Anak-anak dan menantu Suharto, sudah diikutsertakan dalam mengurusi yayasan-yayasan yang diketuai kedua orangtua mereka, untuk "belajar dalam rangka kegiatan sosial," kata Suharto, sebagaimana dikutip dalam Warta Ekonomi, 29 Oktober 1990 (hal. 29). Sigit Harjojudanto dan Indra Rukmana, ia dudukkan dalam pengurus Yayasan Dharmais, sementara Tommy dan Bambang Trihatmodjo, di Yayasan Dakab. Tutut dijadikan bendahara Yayasan Dana Gotong Royong Kemanusiaan, sementara Bambang dijadikan Bendahara Yayasan Dana Sejahtera Mandiri (Warta Ekonomi, 29 Okt. 1990: 29; Info-Bisnis , Juni 1994: 9, 15; Suara Independen , Jan.-Febr. 1996; D & R , 14 Juni 1997).

Dalam kelompok ketiga di mana Sudwikatmono ikut aktif, termasuk :
(18) Yayasan Prasetya Mulya
(19) Yayasan Bangun Citra Nusantara
(20) Yayasan Tujuh Dua
(21) Yayasan Indocement
dan (22) Yayasan Kyai Lemah Duwur.
Di samping itu, Sudwikatmono juga aktif dalam beberapa yayasan yang diketuai Suharto atau Nyonya Tien Suharto yang sudah disebut di atas, yakni Yayasan Dakab dan Yayasan Purna Bhakti Pertiwi.

● DAFTAR TUGAS:
A: Apakah setiap pernyataan berikut sesuai dengan kutipan tentang yayasan keluarga Suharto di atas? Jawab ya atau tidak untuk masing-masing, lalu sertakan kata-kata penentu dari kutipan itu tanpa diubah. (i) Tutut dijadikan bendahara Yayasan Dana Gotong Royong Kemanusiaan. (ii) Tommy didudukkan dalam pengurus Yayasan Dharmais. (iii) Sudwikatmono aktif di Yayasan Purna Bhakti Pertiwi.
B: Ulangi tanpa perubahan bagian kutipan tentang yayasan keluarga Suharto di atas, mulai dari "Anak-anak dan menantu" terus sampai "14 Juni 1997).".

● DATA YANG DIBERIKAN:
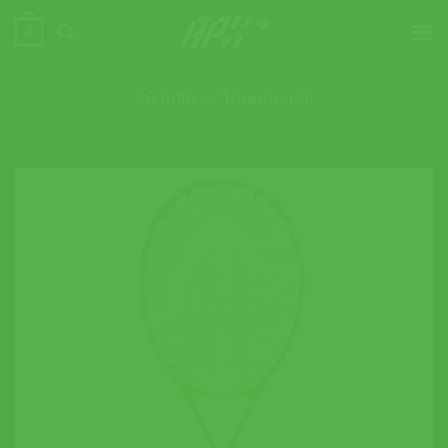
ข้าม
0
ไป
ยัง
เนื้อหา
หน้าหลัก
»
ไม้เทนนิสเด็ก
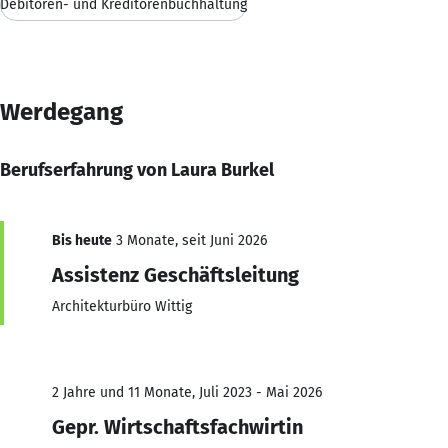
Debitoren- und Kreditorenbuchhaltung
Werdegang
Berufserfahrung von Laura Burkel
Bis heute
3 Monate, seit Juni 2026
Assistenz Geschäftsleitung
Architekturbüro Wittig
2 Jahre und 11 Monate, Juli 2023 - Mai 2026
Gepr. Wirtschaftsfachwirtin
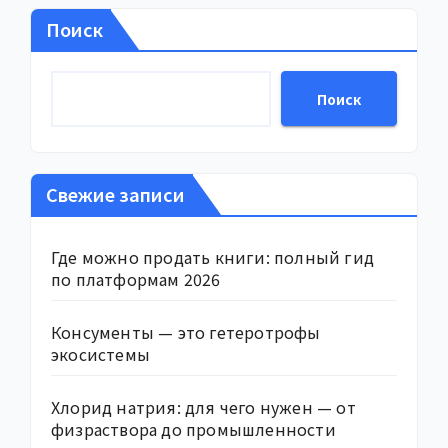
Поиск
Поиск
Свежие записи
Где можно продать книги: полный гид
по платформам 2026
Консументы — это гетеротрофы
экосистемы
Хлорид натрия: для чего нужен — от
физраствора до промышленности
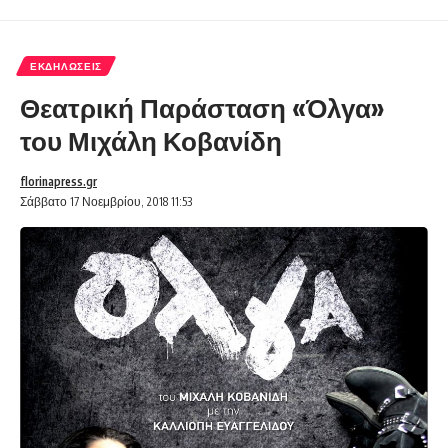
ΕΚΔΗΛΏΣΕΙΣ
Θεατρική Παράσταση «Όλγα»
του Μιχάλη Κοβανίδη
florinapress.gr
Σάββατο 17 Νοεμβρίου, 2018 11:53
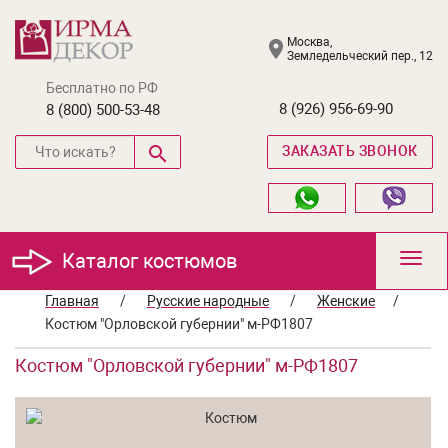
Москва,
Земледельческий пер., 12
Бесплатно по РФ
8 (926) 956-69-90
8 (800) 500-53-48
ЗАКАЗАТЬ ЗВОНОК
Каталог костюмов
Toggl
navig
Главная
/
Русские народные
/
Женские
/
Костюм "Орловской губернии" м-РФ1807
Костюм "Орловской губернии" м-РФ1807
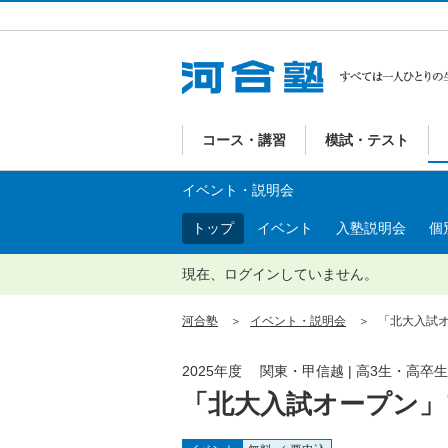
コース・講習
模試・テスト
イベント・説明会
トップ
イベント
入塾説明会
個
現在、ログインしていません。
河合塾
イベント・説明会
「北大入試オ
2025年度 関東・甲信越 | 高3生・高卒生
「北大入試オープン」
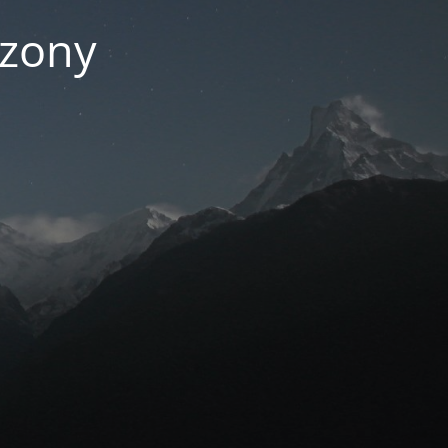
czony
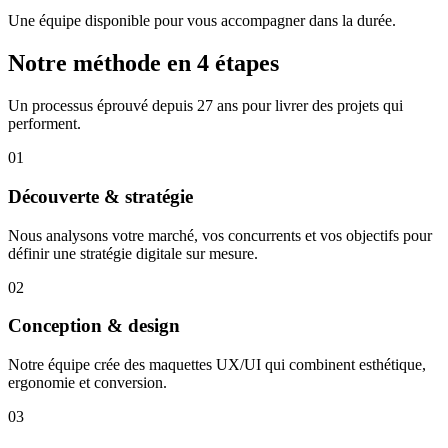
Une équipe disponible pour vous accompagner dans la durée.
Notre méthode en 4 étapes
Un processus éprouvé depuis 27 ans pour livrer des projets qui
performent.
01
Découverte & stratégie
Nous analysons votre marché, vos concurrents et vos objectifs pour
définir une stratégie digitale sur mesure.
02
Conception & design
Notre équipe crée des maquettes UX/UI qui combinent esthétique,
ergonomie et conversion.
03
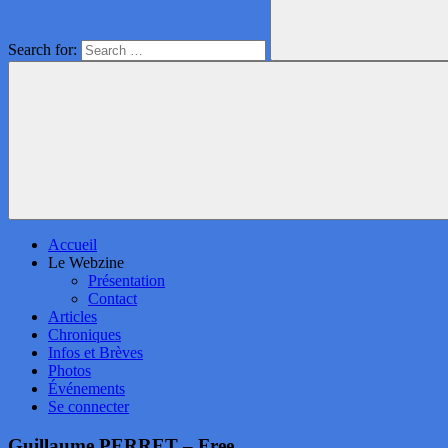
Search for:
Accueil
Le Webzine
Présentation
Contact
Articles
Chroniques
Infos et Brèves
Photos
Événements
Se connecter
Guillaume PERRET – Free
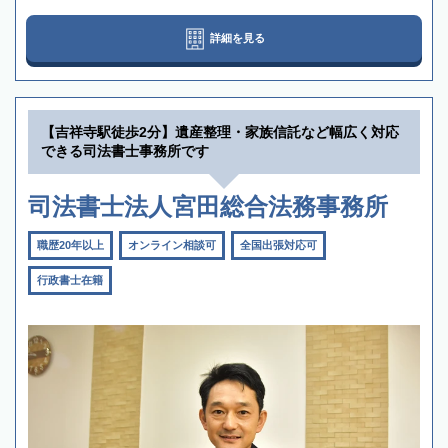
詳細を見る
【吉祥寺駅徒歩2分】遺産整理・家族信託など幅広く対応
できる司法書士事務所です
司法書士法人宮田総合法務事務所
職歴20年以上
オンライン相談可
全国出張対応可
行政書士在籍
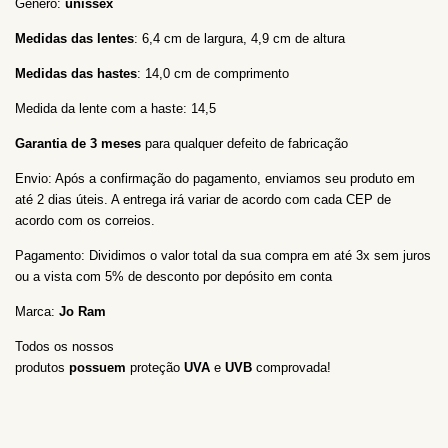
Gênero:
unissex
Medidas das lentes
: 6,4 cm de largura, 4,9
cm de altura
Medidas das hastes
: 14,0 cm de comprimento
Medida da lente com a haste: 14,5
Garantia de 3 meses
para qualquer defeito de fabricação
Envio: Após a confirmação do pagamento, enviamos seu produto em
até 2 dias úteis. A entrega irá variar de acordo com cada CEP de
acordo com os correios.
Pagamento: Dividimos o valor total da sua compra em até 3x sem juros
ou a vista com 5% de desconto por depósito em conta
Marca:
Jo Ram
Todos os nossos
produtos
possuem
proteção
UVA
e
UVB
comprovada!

● BAGIAN JAWABAN:
A:
(i) Ya: "Tutut dijadikan bendahara Yayasan Dana Gotong Royong Kemanusiaan"
(ii) Tidak: "sementara Tommy dan Bambang Trihatmodjo, di Yayasan Dakab"
(iii) Ya: "Sudwikatmono juga aktif dalam beberapa yayasan yang diketuai Suharto atau Nyonya Tien Suharto yang sudah disebut di atas, yakni Yayasan Dakab dan Yayasan Purna Bhakti Pertiwi"

B:
Anak-anak dan menantu Suharto, sudah diikutsertakan dalam mengurusi yayasan-yayasan yang diketuai kedua orangtua mereka, untuk "belajar dalam rangka kegiatan sosial," kata Suharto, sebagaimana dikutip dalam Warta Ekonomi, 29 Oktober 1990 (hal. 29). Sigit Harjojudanto dan Indra Rukmana, ia dudukkan dalam pengurus Yayasan Dharmais, sementara Tommy dan Bambang Trihatmodjo, di Yayasan Dakab. Tutut dijadikan bendahara Yayasan Dana Gotong Royong Kemanusiaan, sementara Bambang dijadikan Bendahara Yayasan Dana Sejahtera Mandiri (Warta Ekonomi, 29 Okt. 1990: 29; Info-Bisnis , Juni 1994: 9, 15; Suara Independen , Jan.-Febr. 1996; D & R , 14 Juni 1997).